本文:
§
Inventorと同じく、機械設計や装置設計に向いているCADです。
基本的な機能はそろっており、操作もわかりやすく、初心者が一番初めに触るにはもってこいのCADです。
3DCAD市場においても、約40%あり、外部とのやり取りもやりやすく、何かわからないことがあっても、ネットで調べれば解決することが多いのも良いところです。
基本的な機能は網羅しており、大規模なアセンブリも問題なく動作します。
また、設計に特化した機能が多く、配管や電気系CADとの連携、作図チェックなど、便利機能を使用できます。
機能面で足りないと思った時には、他のベンダーが開発したオプションやアドインが豊富なので、それらを組み合わせることでかゆいところに手が届くようになります。
弱点としては、モデル作成機能でダイレクトモデリングが弱いところです。
私自身の話で言うと、もともとCreoやNXといった、ハイエンドCADを使用してからSolidWorksを触ったため、モデルを作成するときに物足りなさを感じました。
ちょっとした形状修正に時間がかかります。
ただ、パラメータを触って形状を変更すれば同じことはできるので、設計上問題はありません。
Solid Edgeの強み
Solid Edgeの主な特徴は以下です。
- ハイエンドCADのNXの開発元であるSiemens PLM Software社のCAD
- シンクロナス・テクノロジーという独自機能を有している
- 他CADデータの編集に強い
- 直観的に形状修正できる
Siemens PLM Software社が開発しているCADです。
他のミッドレンジCADと同様に、設計に必要な基本的な機能は備わっています。
シンクロナス・テクノロジーという機能を搭載しており、ダイレクトモデリングとパラメトリックモデリングの両方を行うことができます。
他のCADで生成されたCADデータの編集に強い特徴があります。
コマンド数が少なく、直観的に編集ができるのが強みです。
強度解析にも対応しています。アセンブリ拘束の仕方も他のCADと異なっています。
いろいろな面で、他のCADと比べると操作感が独特なので、他のCADを触ってからこのCAD を触ると慣れるのに時間がかかりますが、慣れてしまえば効率的に仕事を行うことができます。
§
課題 1: 上のCAD解説文から、「他のCADで生成されたCADデータの編集に強い特徴があります。」から「に仕事を行うことができます。」までの部分をすべて、一字一句変えずに抜き出してください。
課題 2: 次の(a)〜(c)がCAD解説文の内容と一致するかを、それぞれ「はい」か「いいえ」で答え、判断の決め手となる本文の語句をそのまま引用してください。(a) Solid EdgeはSiemens PLM Software社が開発している。(b) Solid Edgeはコマンド数が多い。(c) Solid Edgeは強度解析に対応していない。
課題 3: CAD解説文の最後の文に続けて、その先を書き進めてください。
§
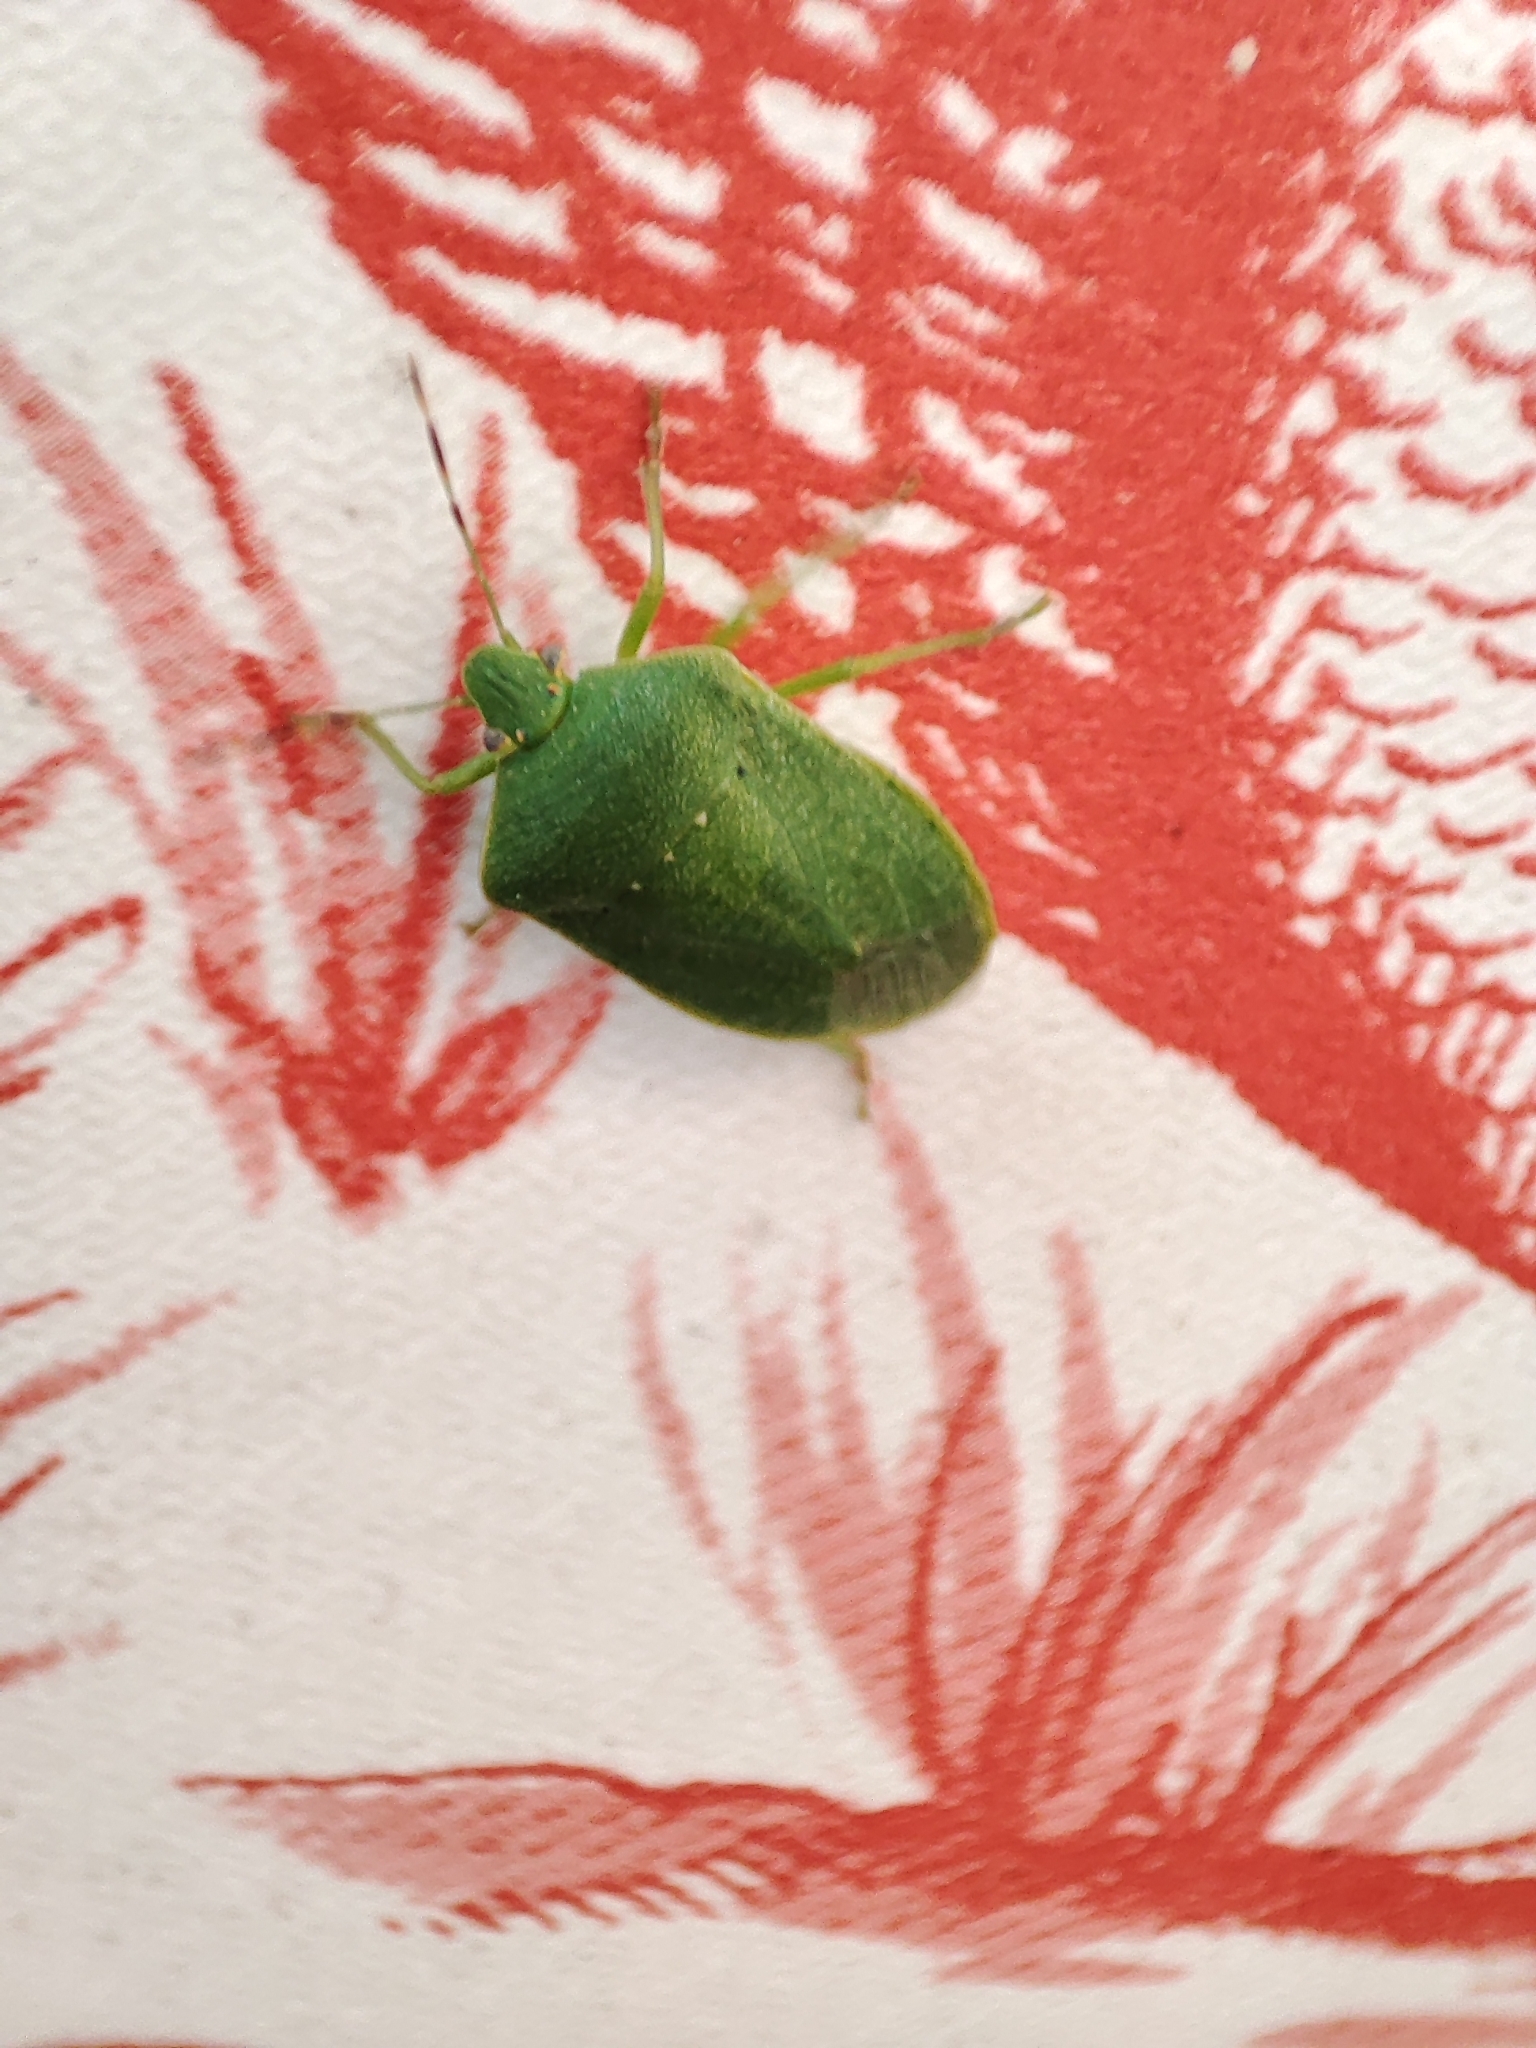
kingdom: Animalia
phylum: Arthropoda
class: Insecta
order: Hemiptera
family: Pentatomidae
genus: Nezara
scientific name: Nezara viridula
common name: Southern green stink bug
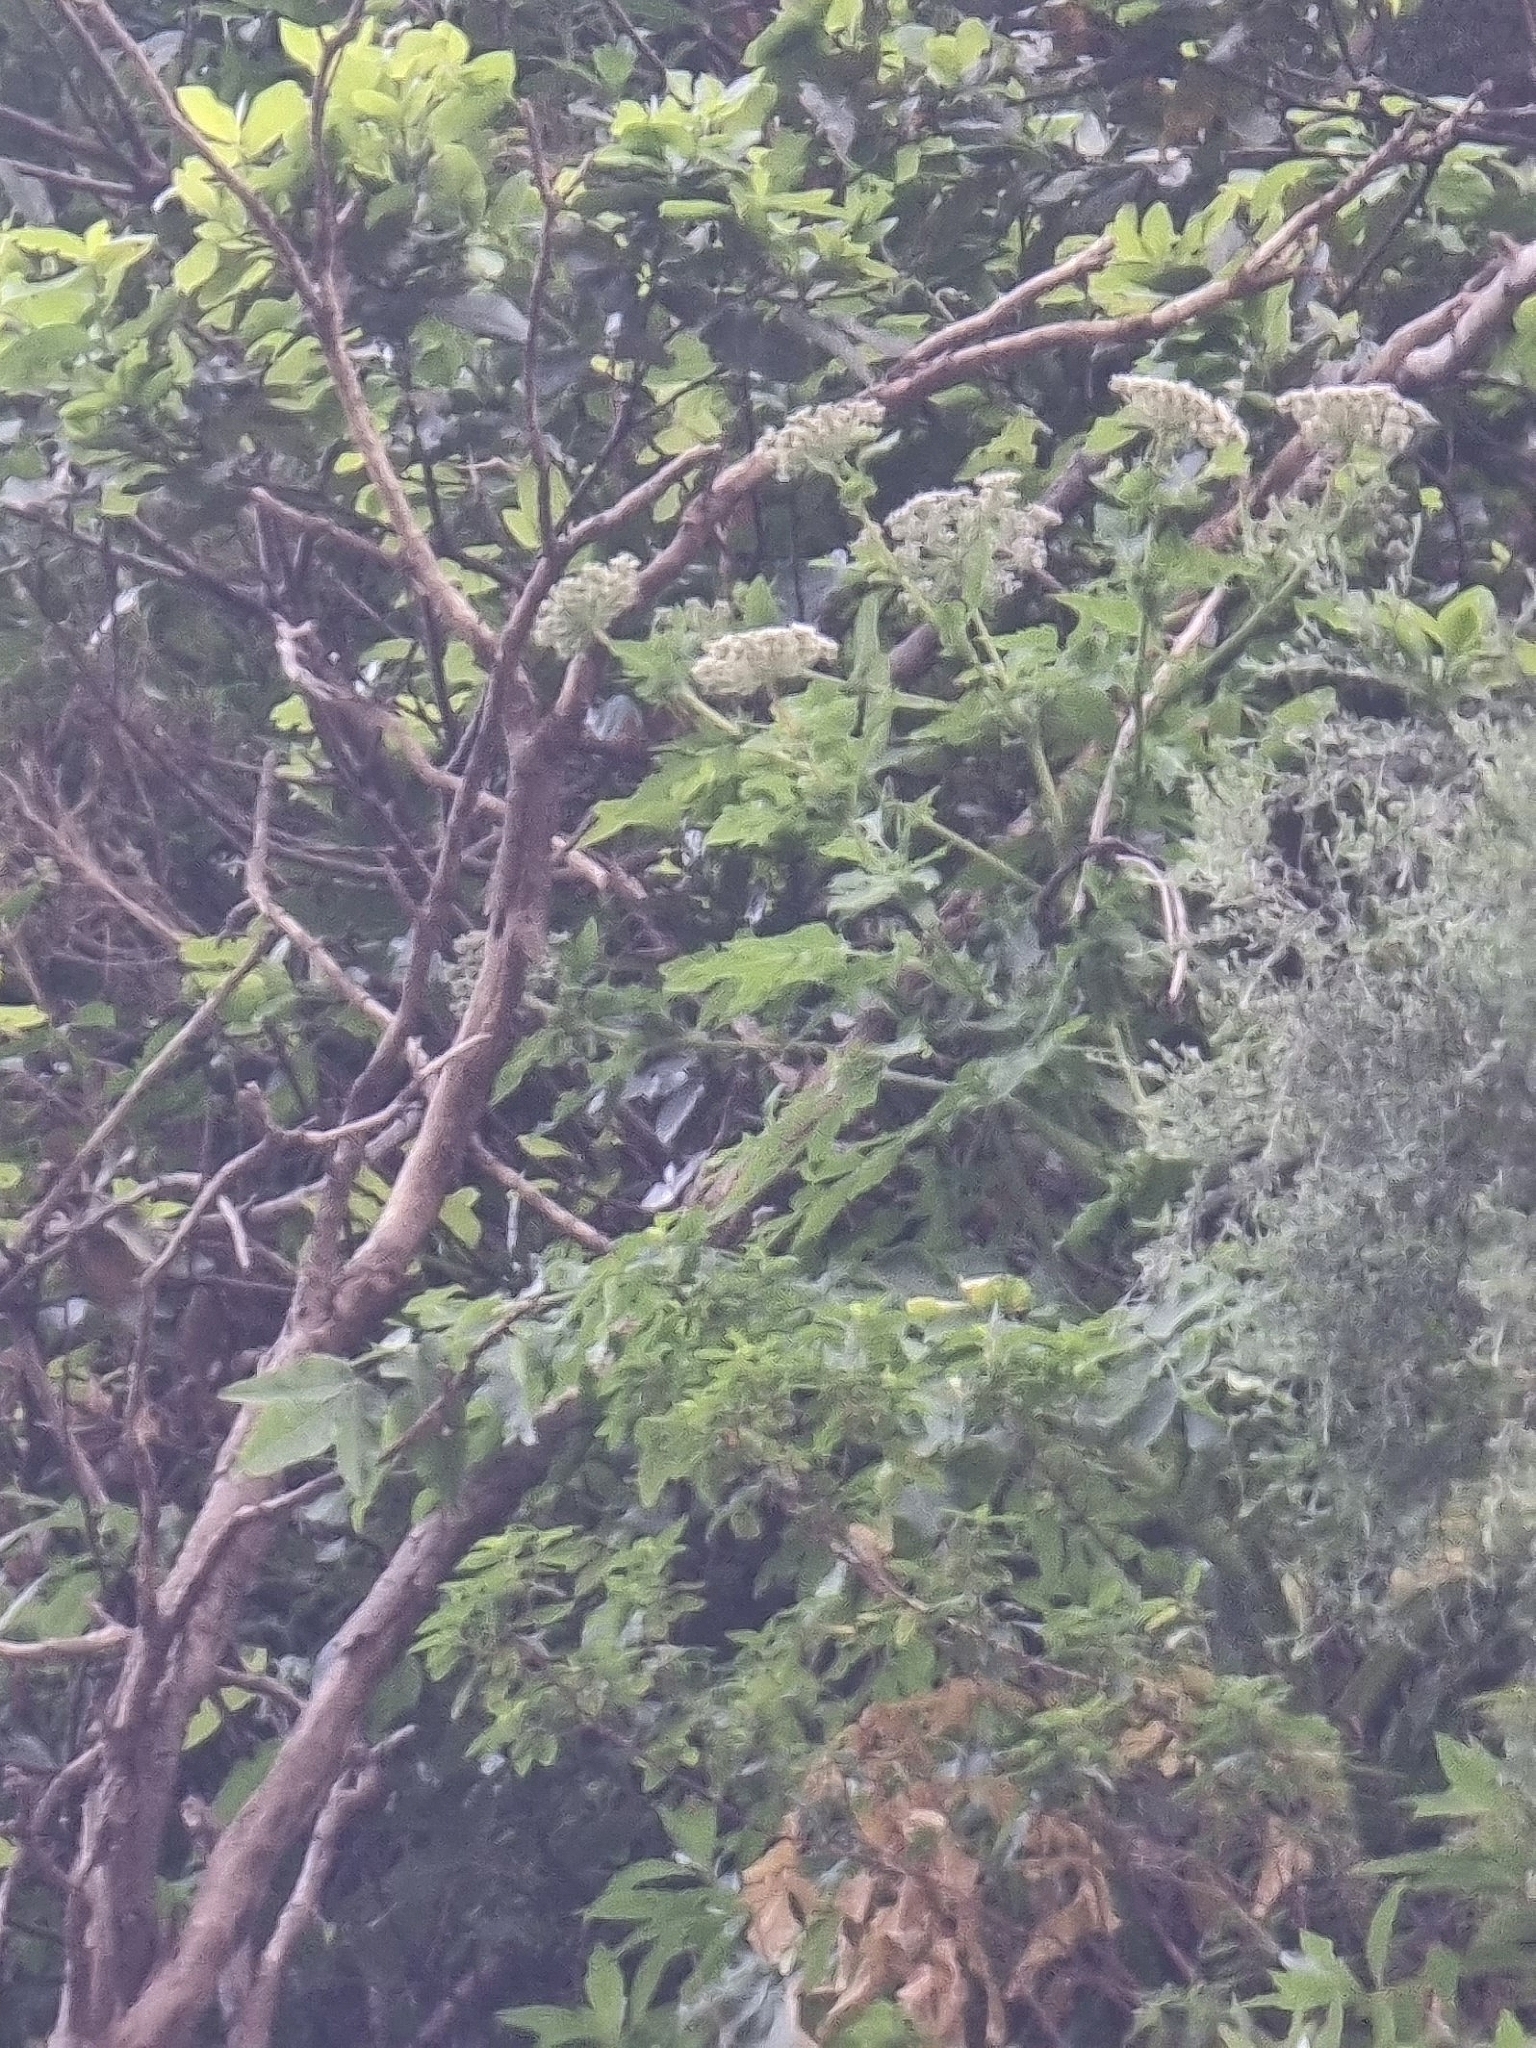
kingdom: Plantae
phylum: Tracheophyta
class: Magnoliopsida
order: Apiales
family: Apiaceae
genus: Daucus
§
出力 1:
他のCADで生成されたCADデータの編集に強い特徴があります。
コマンド数が少なく、直観的に編集ができるのが強みです。
強度解析にも対応しています。アセンブリ拘束の仕方も他のCADと異なっています。
いろいろな面で、他のCADと比べると操作感が独特なので、他のCADを触ってからこのCAD を触ると慣れるのに時間がかかりますが、慣れてしまえば効率的に仕事を行うことができます。

出力 2:
(a) はい。「Siemens PLM Software社が開発しているCADです。」
(b) いいえ。「コマンド数が少なく、直観的に編集ができるのが強みです。」
(c) いいえ。「強度解析にも対応しています。」

出力 3:
各ミッドレンジCADの機能比較
上記でご説明してきたFusion360、Solidworks、Inventor、Solidedgeの各機能をまとめると以下のような感じになります。
私が使ってきた経験での評価になりますのでご参考まで。
Fusion360 | Solidworks | Inventor | Solidedge | ||
モデリング | パラメトリック | 〇 | 〇 | 〇 | 〇 |
ダイレクト | 〇 | × | 〇 | 〇 | |
シミュレーション | 〇 | △ | △ | △ | |
設計補助機能 | △ | 〇 | 〇 | 〇 | |
機能の拡張性 | 〇 | ◎ | 〇 | 〇 | |
2D図面機能 | × | 〇 | 〇 | 〇 | |
大規模データのハンドリング | × | 〇 | 〇 | 〇 | |
データ管理 | 〇 | 〇 | 〇 | 〇 | |
CAM | 〇 | △ | △ | △ | |
レンダリング | 〇 | 〇 | 〇 | 〇 | |
ネット情報の充実度 | ○ | 〇 | △ | × | |
コスパ | ◎ | 〇 | × | × | |
合計 | 20 | 21 | 19 | 18 |
◎⇒3点、○⇒2点、△⇒1点、×⇒0点
モデリングについて
各CAD基本的な機能は持っていますが、ダイレクトモデリングという点で言うとSolidworksは少し劣ります。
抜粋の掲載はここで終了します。